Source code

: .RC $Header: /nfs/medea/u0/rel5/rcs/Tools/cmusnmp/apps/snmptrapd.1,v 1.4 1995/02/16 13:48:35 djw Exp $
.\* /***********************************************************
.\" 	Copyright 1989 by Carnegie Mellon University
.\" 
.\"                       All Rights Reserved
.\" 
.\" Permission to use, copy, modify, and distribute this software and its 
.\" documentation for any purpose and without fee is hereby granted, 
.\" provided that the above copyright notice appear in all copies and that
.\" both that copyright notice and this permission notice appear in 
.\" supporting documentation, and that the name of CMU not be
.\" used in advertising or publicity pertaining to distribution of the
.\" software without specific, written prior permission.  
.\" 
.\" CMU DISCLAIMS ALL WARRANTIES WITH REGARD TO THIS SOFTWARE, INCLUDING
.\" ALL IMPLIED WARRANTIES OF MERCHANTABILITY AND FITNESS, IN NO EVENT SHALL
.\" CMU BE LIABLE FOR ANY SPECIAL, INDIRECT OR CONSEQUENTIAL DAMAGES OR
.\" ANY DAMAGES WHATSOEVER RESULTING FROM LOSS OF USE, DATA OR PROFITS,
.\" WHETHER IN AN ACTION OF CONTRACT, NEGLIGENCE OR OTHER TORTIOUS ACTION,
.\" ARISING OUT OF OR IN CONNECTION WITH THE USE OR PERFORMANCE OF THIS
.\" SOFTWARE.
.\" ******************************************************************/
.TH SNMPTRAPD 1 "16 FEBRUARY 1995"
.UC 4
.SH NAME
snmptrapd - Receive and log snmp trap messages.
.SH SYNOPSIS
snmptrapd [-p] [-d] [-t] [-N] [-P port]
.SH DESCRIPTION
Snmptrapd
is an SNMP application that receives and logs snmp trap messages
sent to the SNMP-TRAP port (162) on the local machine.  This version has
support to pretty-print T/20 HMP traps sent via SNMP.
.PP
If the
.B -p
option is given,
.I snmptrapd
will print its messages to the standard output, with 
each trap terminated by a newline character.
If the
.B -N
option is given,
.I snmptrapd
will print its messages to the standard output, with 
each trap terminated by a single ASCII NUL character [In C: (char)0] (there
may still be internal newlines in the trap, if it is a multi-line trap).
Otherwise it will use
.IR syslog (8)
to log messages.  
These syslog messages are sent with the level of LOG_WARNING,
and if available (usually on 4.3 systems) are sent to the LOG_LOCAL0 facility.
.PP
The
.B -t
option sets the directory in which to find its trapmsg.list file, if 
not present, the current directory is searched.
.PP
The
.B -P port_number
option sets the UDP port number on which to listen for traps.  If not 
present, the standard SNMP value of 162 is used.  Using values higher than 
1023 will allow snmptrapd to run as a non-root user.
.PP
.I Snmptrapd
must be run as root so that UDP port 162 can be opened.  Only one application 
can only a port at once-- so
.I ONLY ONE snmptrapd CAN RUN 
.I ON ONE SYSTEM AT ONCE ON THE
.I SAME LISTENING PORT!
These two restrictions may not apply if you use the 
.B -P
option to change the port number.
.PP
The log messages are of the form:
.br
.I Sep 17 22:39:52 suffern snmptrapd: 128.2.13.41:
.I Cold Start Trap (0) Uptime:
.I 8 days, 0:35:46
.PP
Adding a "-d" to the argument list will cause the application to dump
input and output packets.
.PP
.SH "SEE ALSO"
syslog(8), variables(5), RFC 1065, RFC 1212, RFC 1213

· · ·

▸ EXERCISE: Show all lines from the data that contain "notice".

▸ RESPONSE BOX:
.\" provided that the above copyright notice appear in all copies and that
.\" both that copyright notice and this permission notice appear in 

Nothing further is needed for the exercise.